• What the task asks:
Reply with only a number, the count of lines in the listing that include the word "FIGURE".

• Record extracts:
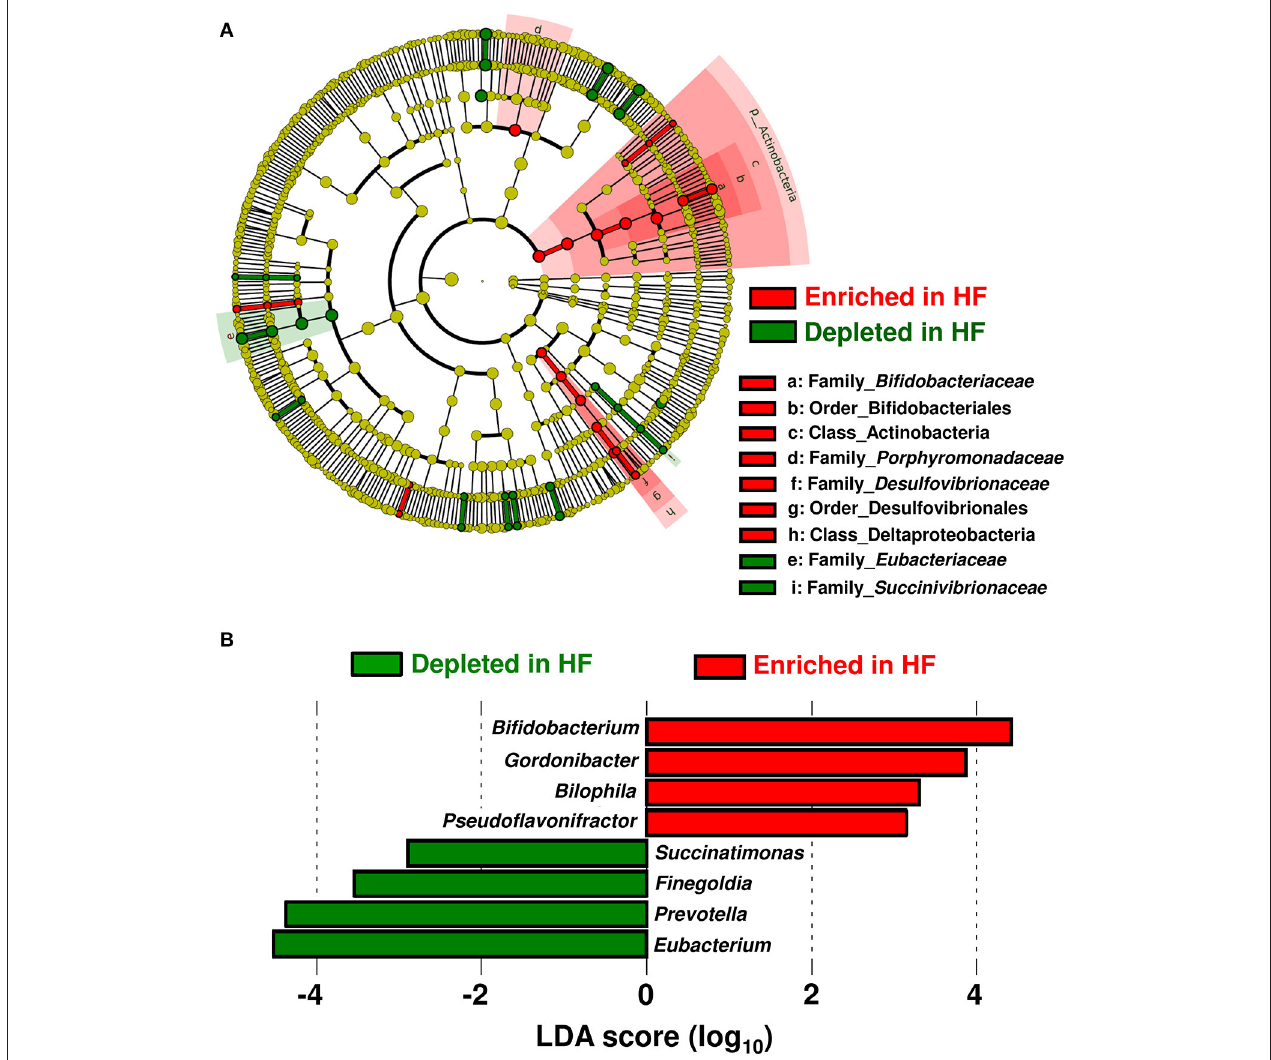
FIGURE 1 | Compositional differences in gut microbiota between heart failure (HF) patients ( n taxa at the class, order, and family levels between patients with HF and controls. Only the taxa with P < 0.05 and a linear discriminant analysis (LDA) significant threshold of > 2.0 are shown. (B) Taxa at the genus level. The enriched taxa in patients with HF and controls are presented as positive (red) and negative (green) LDA scores, respectively.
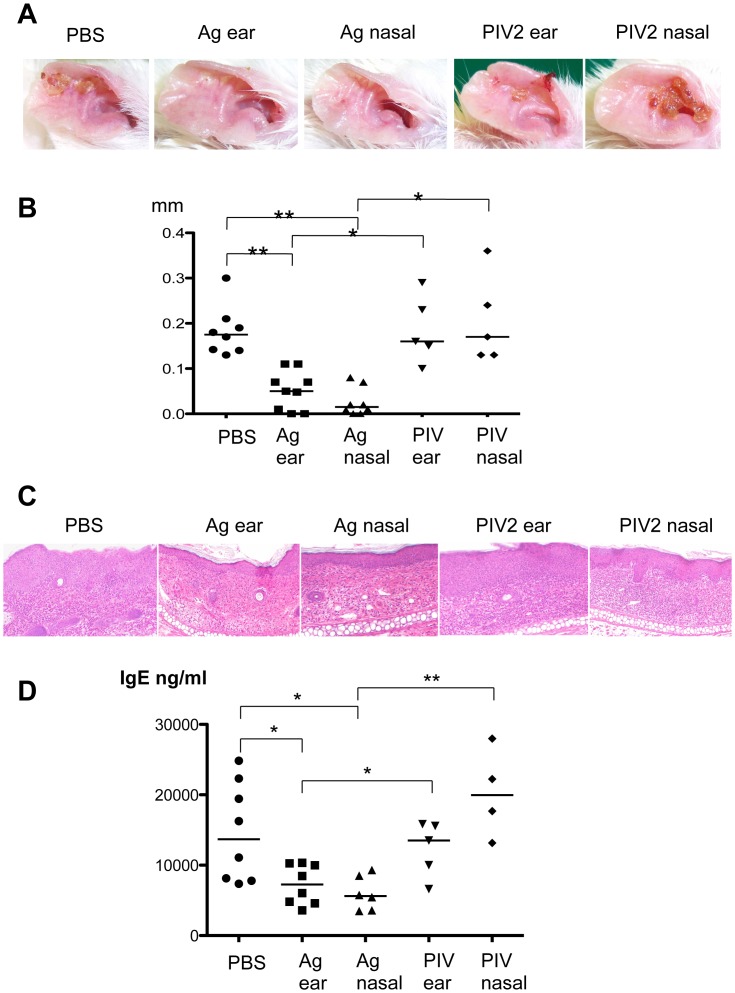
Anti-inflammatory effects of vaccination with rhPIV2/Ag85B.
A. Clinical manifestation of the ear skin at 6 hours after OX challenge on day 21. The control groups (PBS, PIV2 ear, and PIV2 nasal on the panel) showed severe edema with erythema, however the intranasal and/or subcutaneous administration of the rhPIV2/Ag85B (Ag nasal and Ag ear on the panel, respectively) clearly reduced skin reactions in OX-sensitized mice. B. Ear thickness measured before and 6 hours after each OX application on day 21. The ear swelling was suppressed significantly in rhPIV2/Ag85B treated groups in two ways compared to those in the placebo treated groups. (*P<0.05, **P<0.01.) C. Histopathological changes of the ear skin obtained on day 21 in paraffin embedded sections stained with hematoxylin and eosin. The placebo treated groups (PBS, PIV2 ear and PIV2 nasal on the panel) revealed marked inflammatory reactions with acanthosis and ulceration in epidermis, and marked edema with cellular infiltration including mononuclear cells and neutrophils in the dermis. The skin infiltration of inflammatory cells and epidermal thickness were decreased in rhPIV2/Ag85B treated group (Ag85B ear and Ag85B nasal on the panel). Original magnification × 100. D. Plasma IgE levels on day 21. Plasma IgE level was decreased in rhPIV2/Ag85B treated groups (Ag ear and Ag nasal). *P<0.05, **P<0.01.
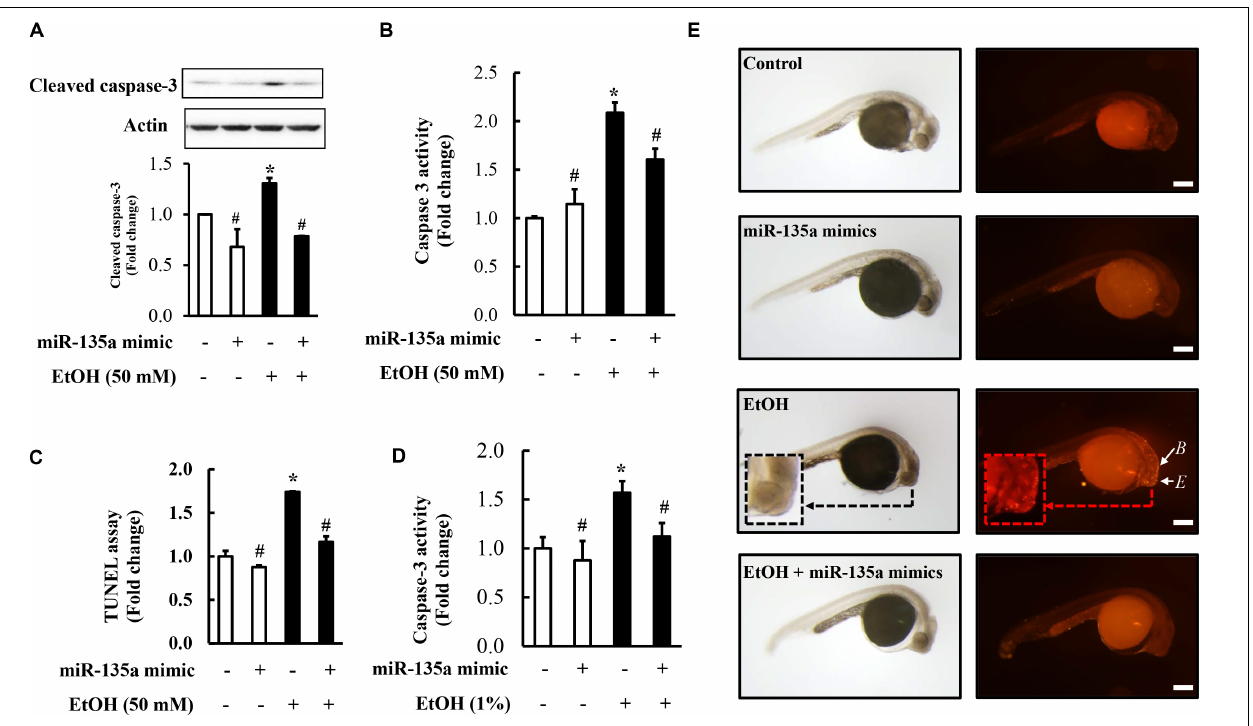
FIGURE 5 | Overexpression of miR-135a significantly decreased ethanol-induced caspase-3 activation and apoptosis in neural crest cells (NCCs) and zebrafish embryos. NCCs transfected with control mimics or miR-135a mimics were treated with 50 mM ethanol for 24 h. Zebrafish embryos microinjected with control or miR-135a mimics were treated with 1% ethanol and collected at 24 h post-fertilization (hpf). Ethanol-induced apoptosis in NCCs (A-C) and zebrafish embryos (D,E) was determined by analysis of caspase-3 cleavage (A) , caspase-3 activity (B,D) , and terminal deoxynucleotidyl transferase dUTP nick end labeling (TUNEL) analysis (C,E). White arrows in (E) indicate brain (B) and eye (E) in zebrafish embryos. Data are expressed as fold change over control and represent the mean ± SD of three separate experiments. * p < 0.05 vs. control; # p < 0.05 vs. ethanol. Scale bar = 200 µ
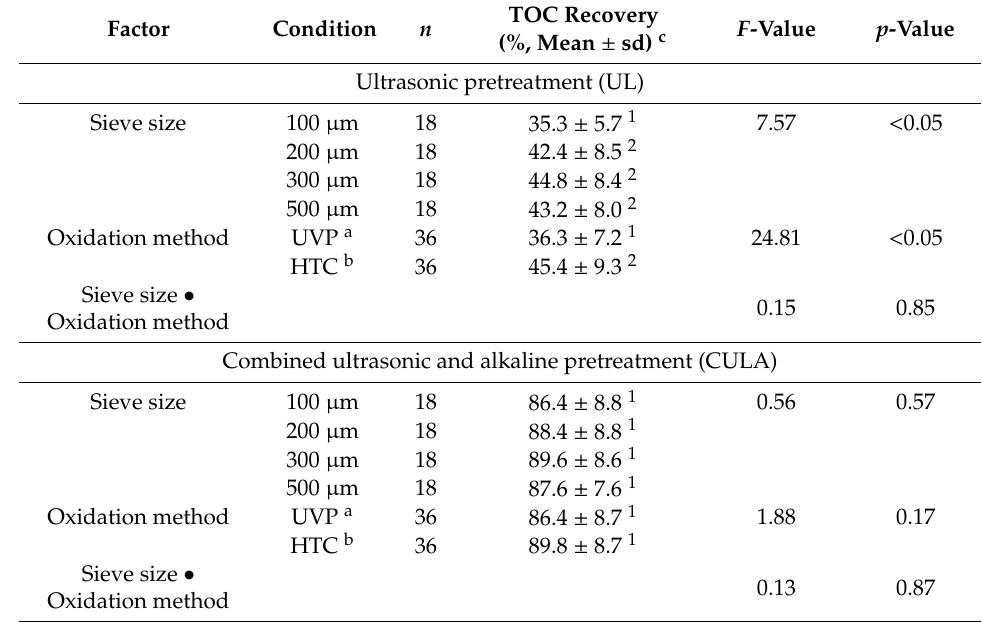
Table 2. Summary of two-way analysis of variance (ANOVA) for total organic carbon (TOC) recovery (%) by sieve size and oxidation method for each pretreatment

• Answer to the problem:
2